En Libye, comment Turcs et Russes parasitent la médiation onusienne

MAHMUD TURKIA/AFP Défilé de l’armée libyenne lors de la commémoration du 69e anniversaire de l’indépendance du pays, le 24 décembre 2020, à Tripoli.

La tentative de pérenniser le cessez-le-feu du 23 octobre dans un accord politique bute sur le jeu de Moscou et d’Ankara, soucieux de préserver leurs récents gains stratégiques.

L’année 2020 s’achève en Libye dans une confusion politique lourde de menaces pour une trêve militaire plus fragile que jamais. La nouvelle est tombée le 22 décembre, alors que les chancelleries somnolent dans les congés de fin d’année : le diplomate bulgare Nickolay Mladenov renonce pour des « raisons personnelles et familiales » à son mandat de chef de la Mission d’appui des Nations unies en Libye (Manul), une semaine à peine après que le Conseil de sécurité a formellement confirmé sa nomination à ce poste.

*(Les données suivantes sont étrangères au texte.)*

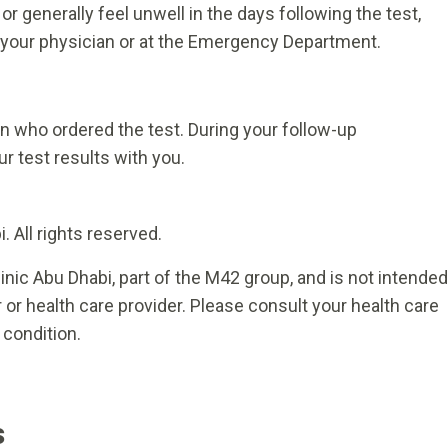
r generally feel unwell in the days following the test,
 your physician or at the Emergency Department.
ian who ordered the test. During your follow-up
r test results with you.
 All rights reserved.
inic Abu Dhabi, part of the M42 group, and is not intended
 or health care provider. Please consult your health care
 condition.
s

Le coup est dur pour la médiation onusienne, déjà privée de patron depuis la démission en mars de Ghassan Salamé en signe de lassitude face à l’escalade des ingérences étrangères minant toute pacification du théâtre libyen. Le désistement de M. Mladenov est surtout « incompréhensible » au regard du consensus qu’avait semblé susciter son profil au sein du Conseil de sécurité dès l’automne, une bizarrerie probablement liée à « un coup de pression d’un Etat membre », selon une source familière de l’organisation onusienne.

Télescopage entre deux axes

Le résultat tangible de cette vacance du pouvoir à la tête de la Manul, de facto affaiblie dans ses initiatives visant à pérenniser le cessez-le-feu du 23 octobre à travers un dialogue politique entre les deux camps antagonistes de l’Est et de l’Ouest libyens, est de restituer une marge de manœuvre aux Turcs et aux Russes. Selon plusieurs sources occidentales, la confusion politique et diplomatique qui règne en Libye depuis quelques semaines est le produit d’un télescopage entre deux axes concurrents : d’un côté, la médiation onusienne soutenue par les Occidentaux ; de l’autre, le condominium turco-russe qui s’est forgé il y a un an à la faveur de la « bataille de Tripoli » opposant les forces assaillantes de l’Armée nationale libyenne (ANL) du maréchal Khalifa Haftar et celles loyales au gouvernement d’accord national (GAN) du premier ministre, Faïez Sarraj.

Moscou avait soutenu l’ANL de Haftar tandis qu’Ankara avait épaulé le GAN de Sarraj – permettant à celui-ci de repousser l’offensive de Haftar – dans un mode d’intervention présentant de troublantes similitudes avec le scénario syrien, où la rivalité apparente entre les deux parrains peut s’accommoder d’arrangements autour de la délimitation des zones d’influence. Une fois leur présence militaire établie sur le terrain auprès de leurs affidés locaux, Russes et Turcs s’étaient en effet efforcés de préempter le processus diplomatique au détriment des Occidentaux.